When he finally caught Stiles’ scent, Derek frowned  and picking up his speed, racing up familiar trails until he reached his own house.  Stiles was sitting there on the porch railings, swinging his leg and picking at the charred wood with a thumbnail.  Derek stood watching him for a while, too used to being Stiles’ forest shadow to take the first step out into the open.

When it was clear that Stiles wasn’t moving from the porch, Derek walked out of the woods and slowly made his way up to the house.  Stiles’ foot missed a beat in its swinging but other than that, the teen didn’t acknowledge Derek’s presence.  Derek leaned against a column and crossed his arms over his chest, looking down at Stiles, who still hadn’t looked up and instead kept digging his thumbnail into the soft burnt black wood. Derek watched him.

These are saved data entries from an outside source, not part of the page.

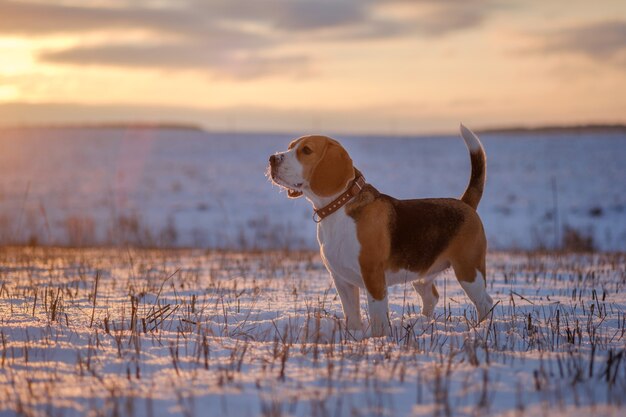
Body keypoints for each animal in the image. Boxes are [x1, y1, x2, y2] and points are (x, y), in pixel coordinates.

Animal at [268, 123, 492, 334]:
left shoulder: (373, 275)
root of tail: (465, 203)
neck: (338, 206)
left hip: (468, 271)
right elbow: (352, 315)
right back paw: (424, 322)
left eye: (306, 150)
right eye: (290, 146)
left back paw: (481, 329)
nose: (272, 158)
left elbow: (378, 318)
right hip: (422, 277)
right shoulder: (342, 280)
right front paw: (355, 337)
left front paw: (379, 340)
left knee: (485, 302)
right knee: (432, 297)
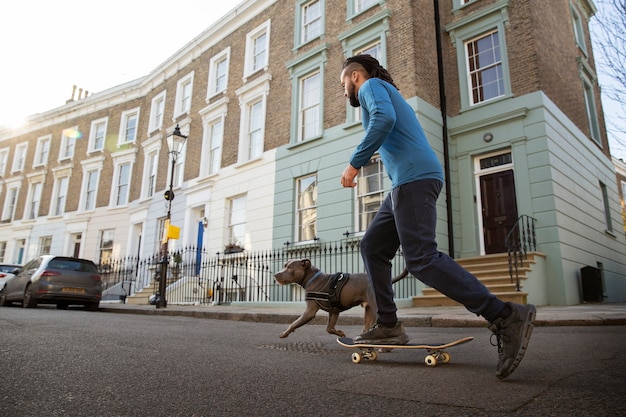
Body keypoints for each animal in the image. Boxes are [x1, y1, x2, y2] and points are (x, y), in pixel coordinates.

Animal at [272, 258, 408, 340]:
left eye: (290, 268)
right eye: (285, 265)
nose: (275, 274)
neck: (311, 278)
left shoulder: (309, 312)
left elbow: (294, 323)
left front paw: (285, 333)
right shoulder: (334, 311)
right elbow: (329, 328)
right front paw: (340, 333)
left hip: (375, 307)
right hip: (368, 309)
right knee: (367, 326)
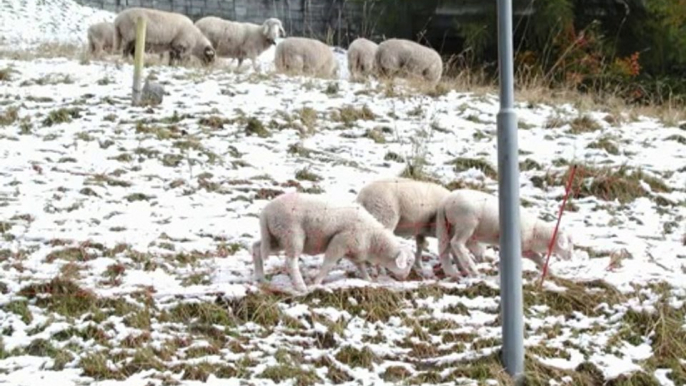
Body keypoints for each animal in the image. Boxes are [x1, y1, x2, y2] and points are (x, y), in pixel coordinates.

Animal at [251, 193, 414, 292]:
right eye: (408, 262)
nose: (406, 277)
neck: (373, 239)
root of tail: (266, 212)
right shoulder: (340, 242)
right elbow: (328, 264)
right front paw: (316, 282)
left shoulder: (354, 250)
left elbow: (361, 266)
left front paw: (368, 280)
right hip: (291, 234)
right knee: (290, 261)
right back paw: (301, 286)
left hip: (276, 237)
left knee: (257, 247)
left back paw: (261, 278)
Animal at [438, 189, 576, 278]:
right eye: (569, 242)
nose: (570, 256)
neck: (536, 232)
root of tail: (446, 201)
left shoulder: (526, 250)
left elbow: (539, 259)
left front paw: (552, 274)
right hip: (466, 222)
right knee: (457, 243)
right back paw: (473, 269)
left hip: (450, 226)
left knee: (448, 247)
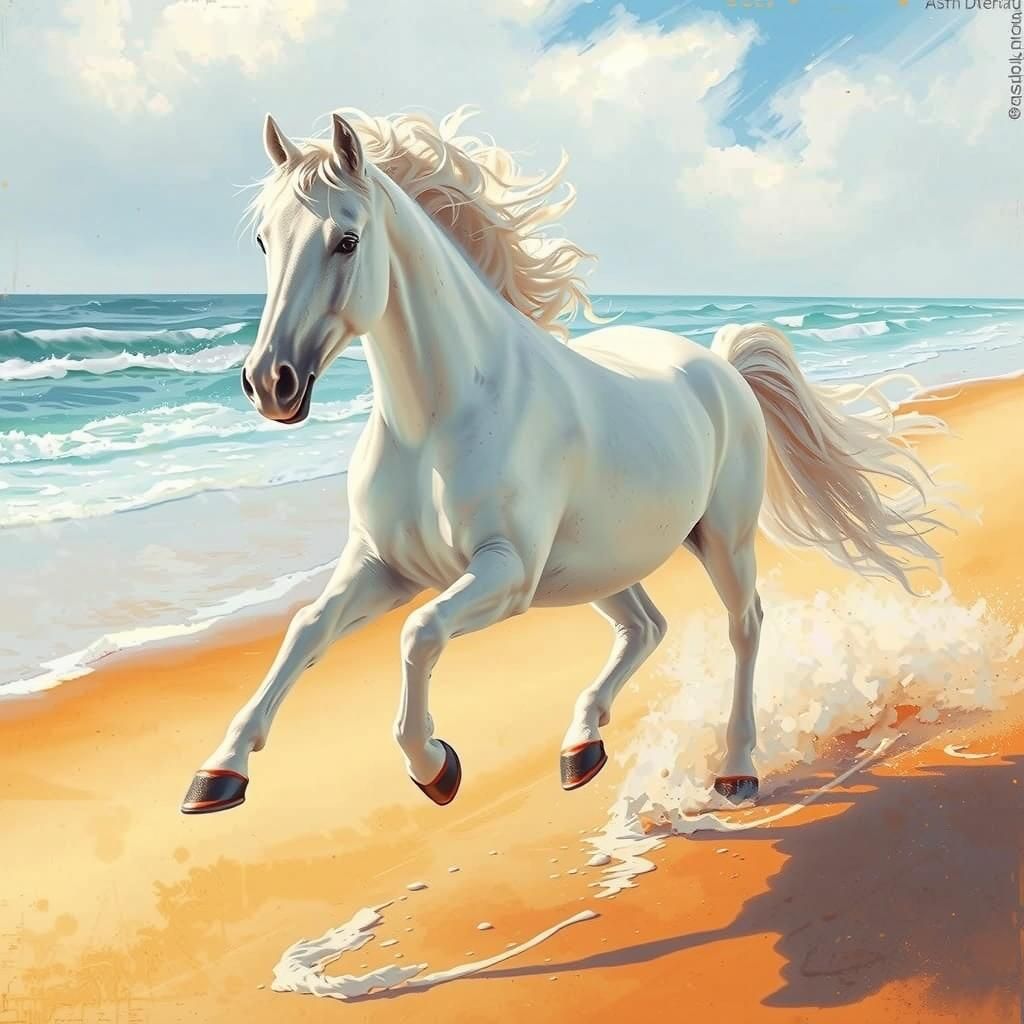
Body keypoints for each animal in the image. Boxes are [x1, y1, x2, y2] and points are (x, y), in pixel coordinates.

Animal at [181, 107, 947, 815]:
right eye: (264, 240)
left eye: (347, 239)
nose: (270, 383)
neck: (439, 419)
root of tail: (721, 364)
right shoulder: (384, 565)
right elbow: (307, 629)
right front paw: (218, 773)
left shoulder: (505, 572)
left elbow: (419, 634)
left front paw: (435, 766)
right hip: (599, 562)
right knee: (645, 627)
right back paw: (582, 747)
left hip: (722, 541)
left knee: (744, 626)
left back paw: (736, 770)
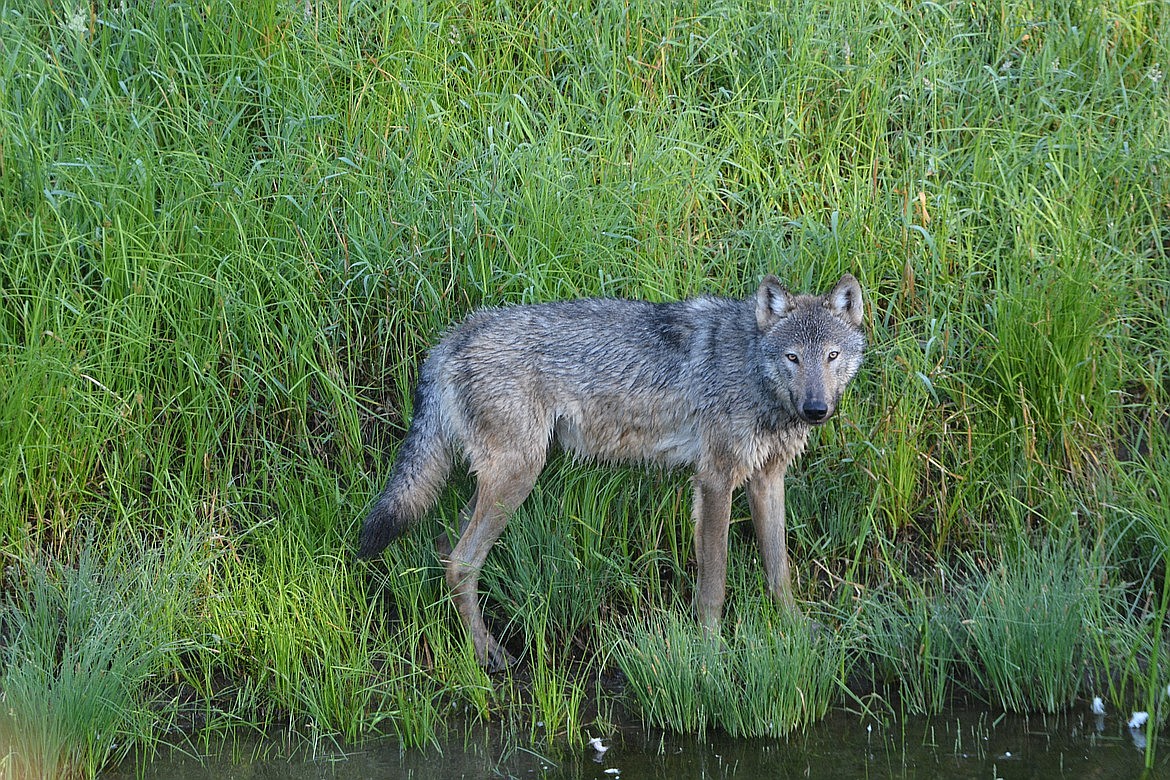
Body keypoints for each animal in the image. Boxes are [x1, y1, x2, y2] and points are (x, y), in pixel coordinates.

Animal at [358, 274, 870, 673]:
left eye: (831, 355)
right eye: (792, 358)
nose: (816, 409)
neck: (752, 368)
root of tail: (453, 337)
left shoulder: (767, 479)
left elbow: (778, 569)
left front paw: (798, 630)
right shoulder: (716, 481)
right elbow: (715, 583)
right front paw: (710, 654)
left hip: (500, 483)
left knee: (446, 548)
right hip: (517, 478)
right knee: (461, 563)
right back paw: (489, 655)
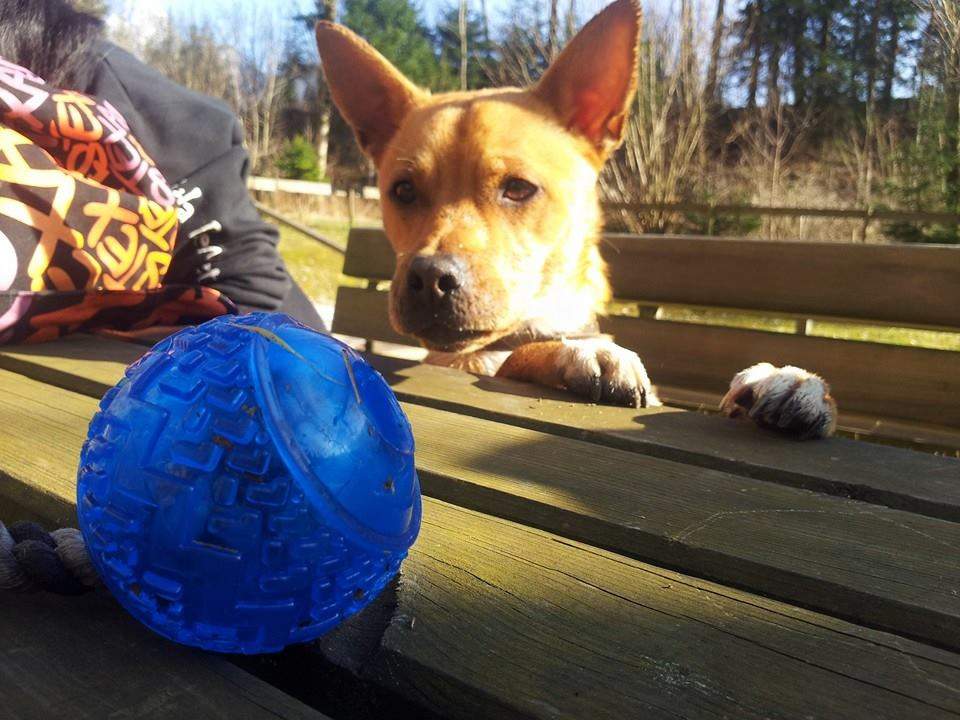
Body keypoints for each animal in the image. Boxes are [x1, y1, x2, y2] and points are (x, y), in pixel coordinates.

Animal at [316, 0, 840, 438]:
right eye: (402, 192)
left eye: (518, 189)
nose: (428, 277)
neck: (543, 322)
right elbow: (518, 357)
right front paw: (583, 351)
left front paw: (781, 379)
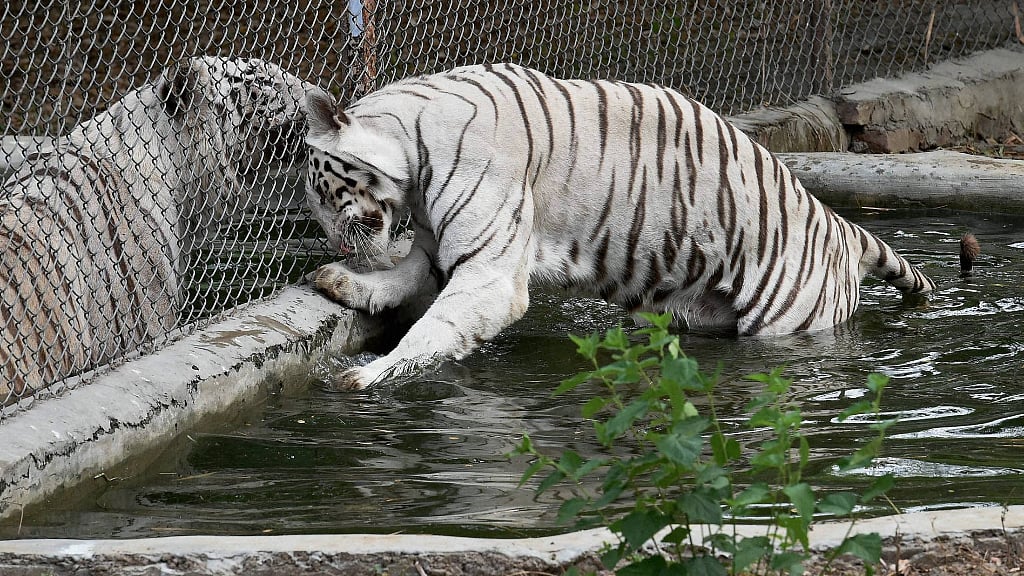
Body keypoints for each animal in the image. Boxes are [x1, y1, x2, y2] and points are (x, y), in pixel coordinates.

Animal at [302, 63, 936, 390]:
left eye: (322, 191)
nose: (333, 241)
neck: (413, 156)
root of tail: (842, 226)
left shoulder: (489, 268)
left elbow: (435, 325)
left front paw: (368, 374)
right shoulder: (439, 244)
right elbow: (407, 275)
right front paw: (344, 282)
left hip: (784, 322)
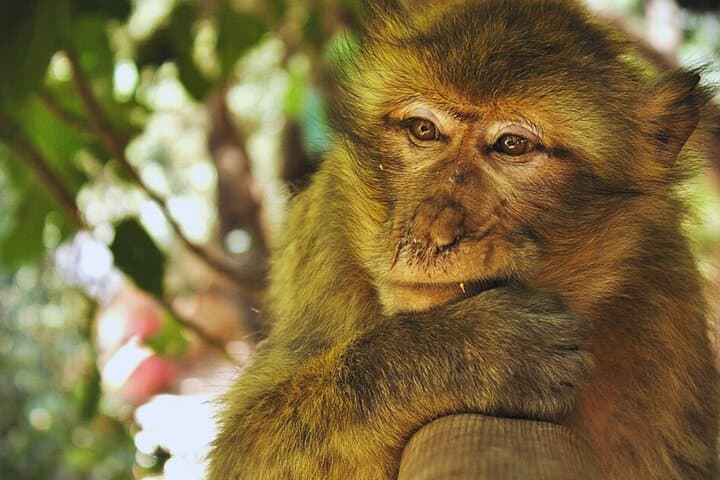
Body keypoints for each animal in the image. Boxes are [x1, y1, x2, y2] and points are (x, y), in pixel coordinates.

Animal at [207, 0, 720, 478]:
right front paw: (475, 351)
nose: (431, 230)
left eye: (512, 145)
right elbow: (243, 448)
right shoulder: (330, 235)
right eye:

“I’m an orphan.”  It was loud and sudden in the cold night air and Derek flinched.  He waited for Stiles to say more, but the boy’s face was still.  His leg kept twitching and his fingers kept prodding at the wood.  Derek realized that there would be nothing else coming, not now, not tonight at least.  This wasn’t Stiles breaking down.  Derek shifted his weight against the column, his shoulders loosening, and said, “So am I.”

Stiles finally looked up at him then and for one moment they understood each other completely.